TO-DO ITEM: From the entries below, please gather each line containing the string "Vacancy".
[DATA EXCERPTS]
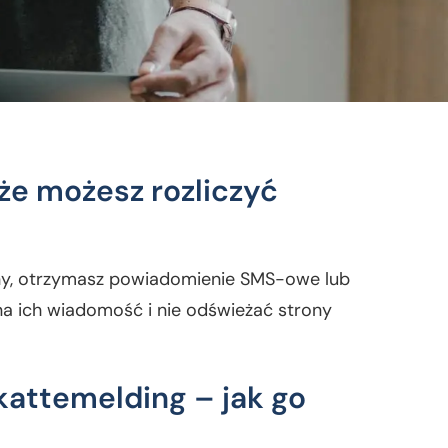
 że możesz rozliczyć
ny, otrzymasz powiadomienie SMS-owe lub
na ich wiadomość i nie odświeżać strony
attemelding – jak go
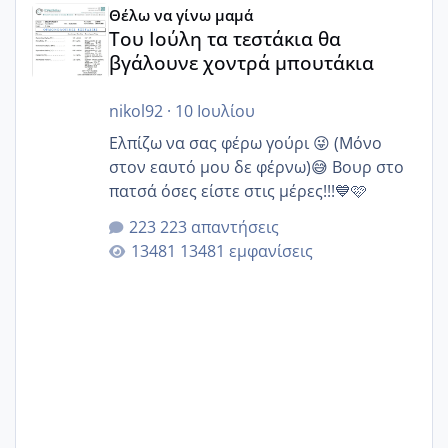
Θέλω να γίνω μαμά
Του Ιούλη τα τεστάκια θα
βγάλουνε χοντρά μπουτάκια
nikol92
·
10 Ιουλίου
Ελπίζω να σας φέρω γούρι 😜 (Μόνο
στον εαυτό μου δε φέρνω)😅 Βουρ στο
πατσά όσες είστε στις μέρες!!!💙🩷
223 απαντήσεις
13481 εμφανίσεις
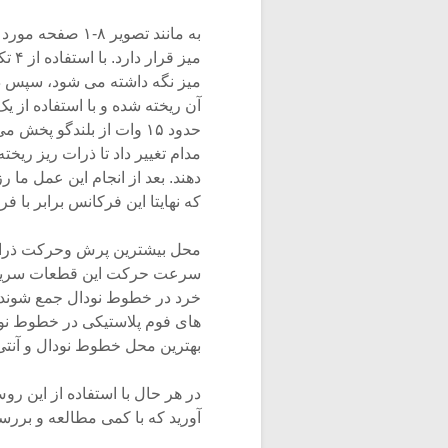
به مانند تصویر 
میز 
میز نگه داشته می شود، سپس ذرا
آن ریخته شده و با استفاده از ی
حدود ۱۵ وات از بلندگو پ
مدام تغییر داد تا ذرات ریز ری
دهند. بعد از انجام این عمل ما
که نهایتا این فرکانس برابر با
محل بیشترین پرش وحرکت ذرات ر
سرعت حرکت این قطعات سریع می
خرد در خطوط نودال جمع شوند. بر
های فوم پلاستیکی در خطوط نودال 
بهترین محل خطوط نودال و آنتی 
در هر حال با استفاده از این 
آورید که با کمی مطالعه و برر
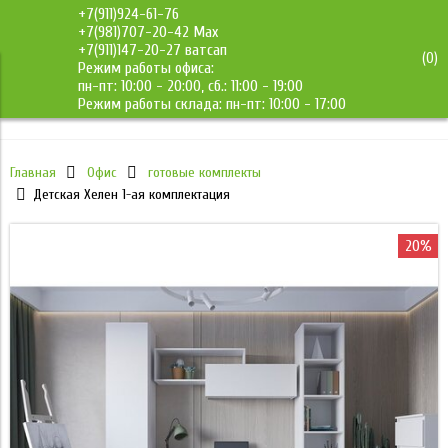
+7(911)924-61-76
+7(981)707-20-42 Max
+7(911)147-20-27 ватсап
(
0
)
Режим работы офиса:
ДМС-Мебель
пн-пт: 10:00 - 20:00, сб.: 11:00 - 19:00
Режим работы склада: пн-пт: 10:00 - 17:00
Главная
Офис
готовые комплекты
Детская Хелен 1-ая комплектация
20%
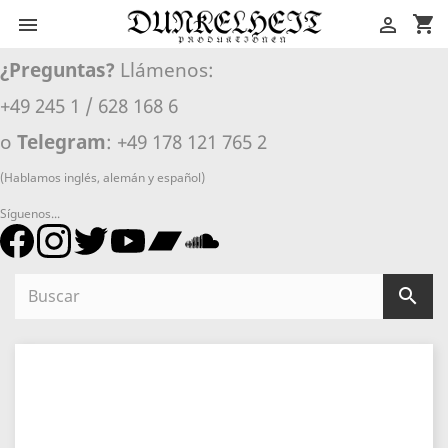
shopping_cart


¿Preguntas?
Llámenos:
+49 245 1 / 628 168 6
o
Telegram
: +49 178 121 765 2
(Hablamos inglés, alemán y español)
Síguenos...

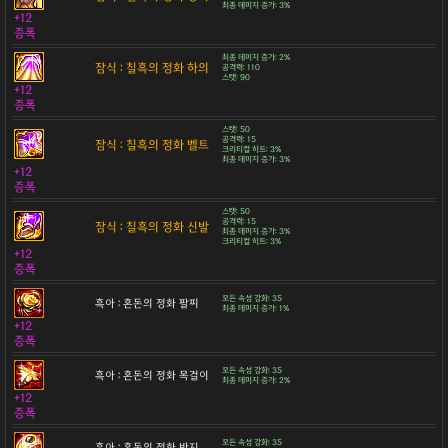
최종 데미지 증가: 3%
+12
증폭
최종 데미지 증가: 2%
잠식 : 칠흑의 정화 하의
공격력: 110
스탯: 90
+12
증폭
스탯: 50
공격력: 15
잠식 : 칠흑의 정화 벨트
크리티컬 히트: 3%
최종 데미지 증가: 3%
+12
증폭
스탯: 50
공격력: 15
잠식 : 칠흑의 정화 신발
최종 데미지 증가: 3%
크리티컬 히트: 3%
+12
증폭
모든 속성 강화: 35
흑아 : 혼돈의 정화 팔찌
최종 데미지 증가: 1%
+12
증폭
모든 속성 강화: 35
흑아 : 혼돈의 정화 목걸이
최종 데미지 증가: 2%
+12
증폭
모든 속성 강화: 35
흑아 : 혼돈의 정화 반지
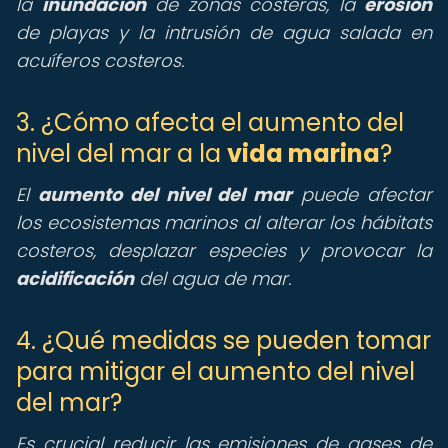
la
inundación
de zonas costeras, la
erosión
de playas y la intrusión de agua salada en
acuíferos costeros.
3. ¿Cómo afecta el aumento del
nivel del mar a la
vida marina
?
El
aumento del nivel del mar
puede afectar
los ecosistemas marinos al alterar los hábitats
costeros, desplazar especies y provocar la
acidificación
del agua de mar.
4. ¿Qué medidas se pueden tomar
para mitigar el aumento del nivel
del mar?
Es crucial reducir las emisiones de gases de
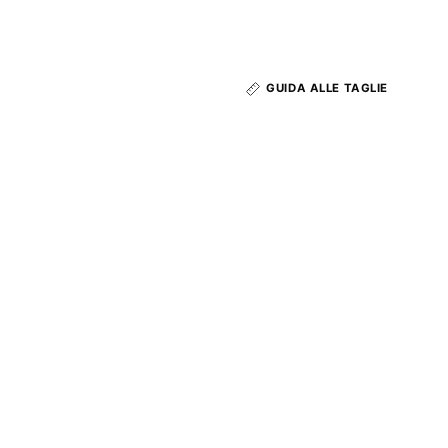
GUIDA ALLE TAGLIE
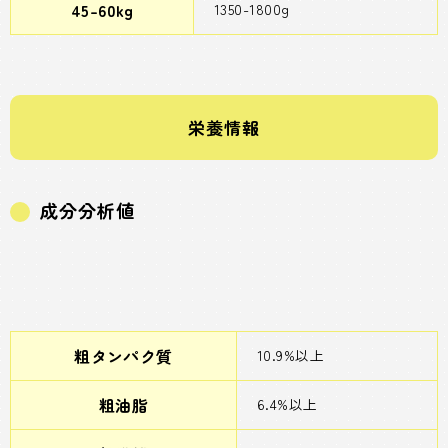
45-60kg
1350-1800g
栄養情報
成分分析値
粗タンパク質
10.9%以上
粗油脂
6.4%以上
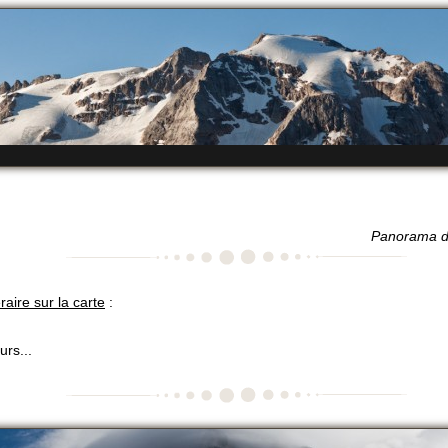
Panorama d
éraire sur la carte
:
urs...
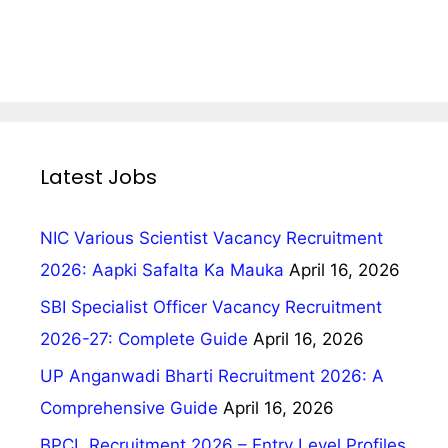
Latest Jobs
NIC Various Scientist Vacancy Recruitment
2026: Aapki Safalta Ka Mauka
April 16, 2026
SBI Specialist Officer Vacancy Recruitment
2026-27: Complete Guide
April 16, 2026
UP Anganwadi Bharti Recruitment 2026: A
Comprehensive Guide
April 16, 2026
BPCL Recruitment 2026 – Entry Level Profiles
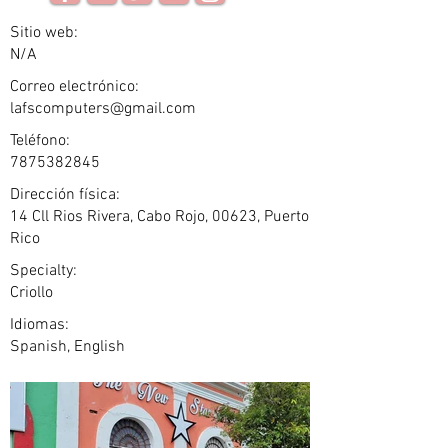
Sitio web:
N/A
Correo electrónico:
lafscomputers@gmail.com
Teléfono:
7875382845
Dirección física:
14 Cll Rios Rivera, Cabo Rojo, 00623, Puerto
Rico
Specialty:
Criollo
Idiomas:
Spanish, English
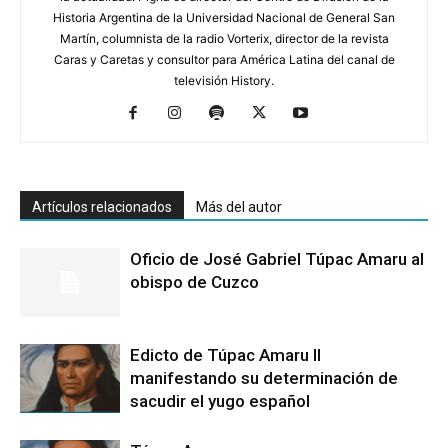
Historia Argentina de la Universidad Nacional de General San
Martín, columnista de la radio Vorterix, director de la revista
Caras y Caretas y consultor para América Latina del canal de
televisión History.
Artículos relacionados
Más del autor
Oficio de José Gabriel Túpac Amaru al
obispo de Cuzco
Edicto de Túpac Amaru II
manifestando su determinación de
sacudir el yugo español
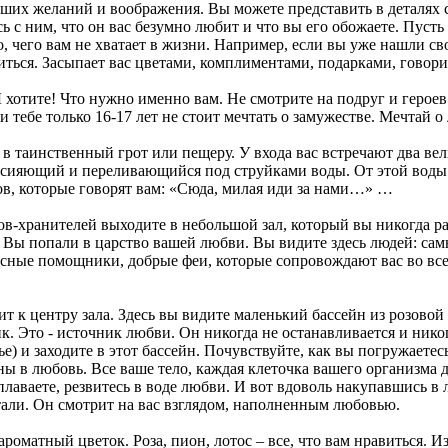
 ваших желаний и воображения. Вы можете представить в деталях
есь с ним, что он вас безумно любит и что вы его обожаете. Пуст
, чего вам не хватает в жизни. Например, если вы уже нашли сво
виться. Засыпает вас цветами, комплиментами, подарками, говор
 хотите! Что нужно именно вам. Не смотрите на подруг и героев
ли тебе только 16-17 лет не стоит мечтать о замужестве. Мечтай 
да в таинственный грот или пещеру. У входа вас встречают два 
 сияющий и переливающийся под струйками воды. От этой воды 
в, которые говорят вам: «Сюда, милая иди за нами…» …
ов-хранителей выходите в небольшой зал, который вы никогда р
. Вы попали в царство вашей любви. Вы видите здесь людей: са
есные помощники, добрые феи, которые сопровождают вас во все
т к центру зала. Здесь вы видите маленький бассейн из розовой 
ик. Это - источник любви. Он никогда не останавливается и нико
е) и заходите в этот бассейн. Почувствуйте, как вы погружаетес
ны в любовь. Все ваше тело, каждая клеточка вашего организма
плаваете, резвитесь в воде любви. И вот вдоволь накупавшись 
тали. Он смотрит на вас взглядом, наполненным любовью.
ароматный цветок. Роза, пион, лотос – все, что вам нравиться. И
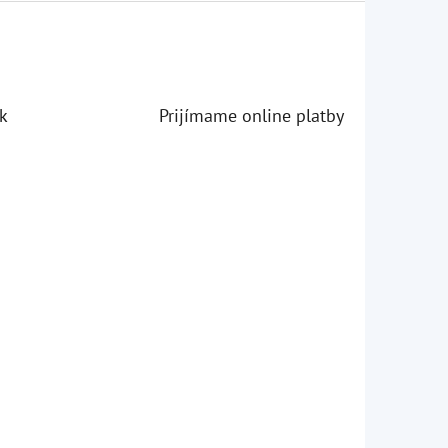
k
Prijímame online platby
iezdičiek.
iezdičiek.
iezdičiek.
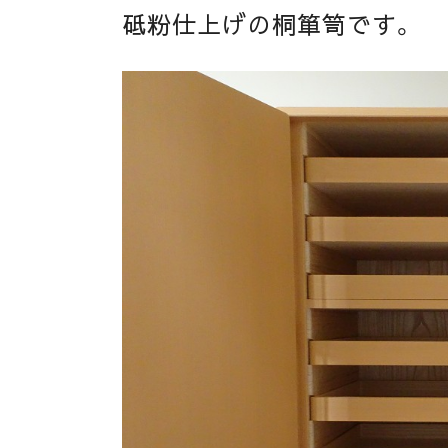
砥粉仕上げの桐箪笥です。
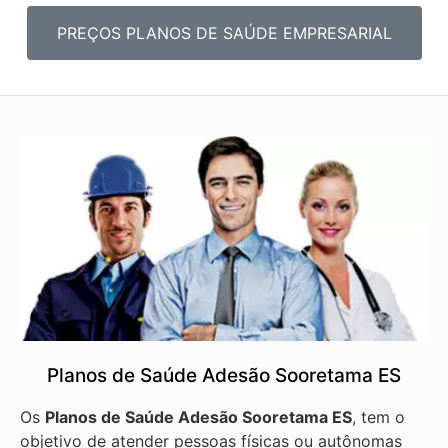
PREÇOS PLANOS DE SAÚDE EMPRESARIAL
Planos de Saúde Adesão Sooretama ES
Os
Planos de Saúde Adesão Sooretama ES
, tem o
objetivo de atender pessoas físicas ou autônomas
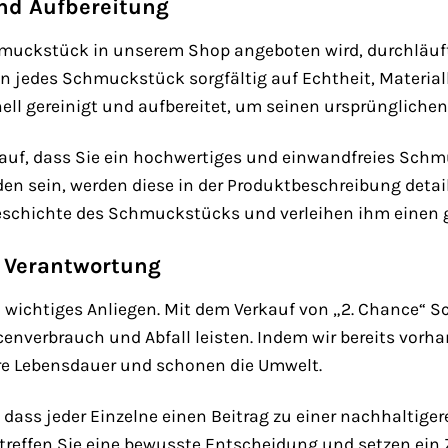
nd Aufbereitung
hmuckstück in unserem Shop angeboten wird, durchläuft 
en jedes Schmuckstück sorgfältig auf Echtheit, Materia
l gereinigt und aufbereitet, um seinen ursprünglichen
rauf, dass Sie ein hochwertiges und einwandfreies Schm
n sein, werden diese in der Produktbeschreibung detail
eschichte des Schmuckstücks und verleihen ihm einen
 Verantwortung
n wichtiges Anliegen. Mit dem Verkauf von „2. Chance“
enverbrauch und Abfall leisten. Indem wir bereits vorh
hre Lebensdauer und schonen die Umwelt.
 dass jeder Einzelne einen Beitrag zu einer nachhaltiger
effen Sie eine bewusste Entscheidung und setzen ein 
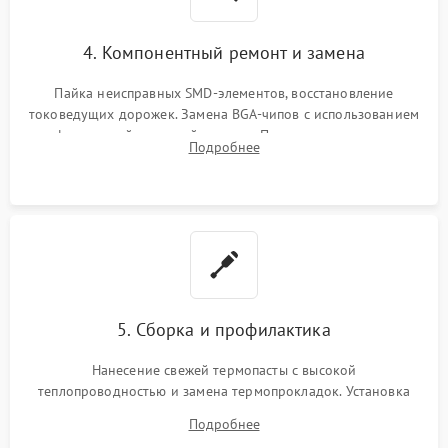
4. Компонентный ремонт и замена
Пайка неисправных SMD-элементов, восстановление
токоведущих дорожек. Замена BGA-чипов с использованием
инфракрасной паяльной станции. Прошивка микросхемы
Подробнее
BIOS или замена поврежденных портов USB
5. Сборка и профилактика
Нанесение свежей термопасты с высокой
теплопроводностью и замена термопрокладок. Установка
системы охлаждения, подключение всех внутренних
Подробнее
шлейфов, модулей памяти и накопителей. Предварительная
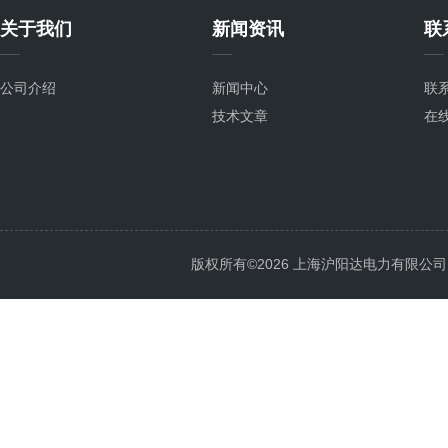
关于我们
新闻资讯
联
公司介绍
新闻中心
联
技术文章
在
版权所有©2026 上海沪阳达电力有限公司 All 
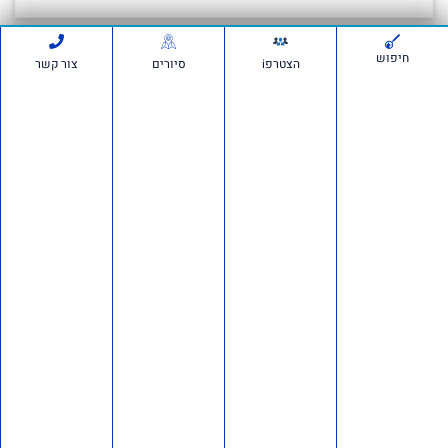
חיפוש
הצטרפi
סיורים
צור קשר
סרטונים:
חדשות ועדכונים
[/DATA EXCERPTS]
WRITTEN REPLY:
NIC Various Scientist Vacancy Recruitment
SBI Specialist Officer Vacancy Recruitment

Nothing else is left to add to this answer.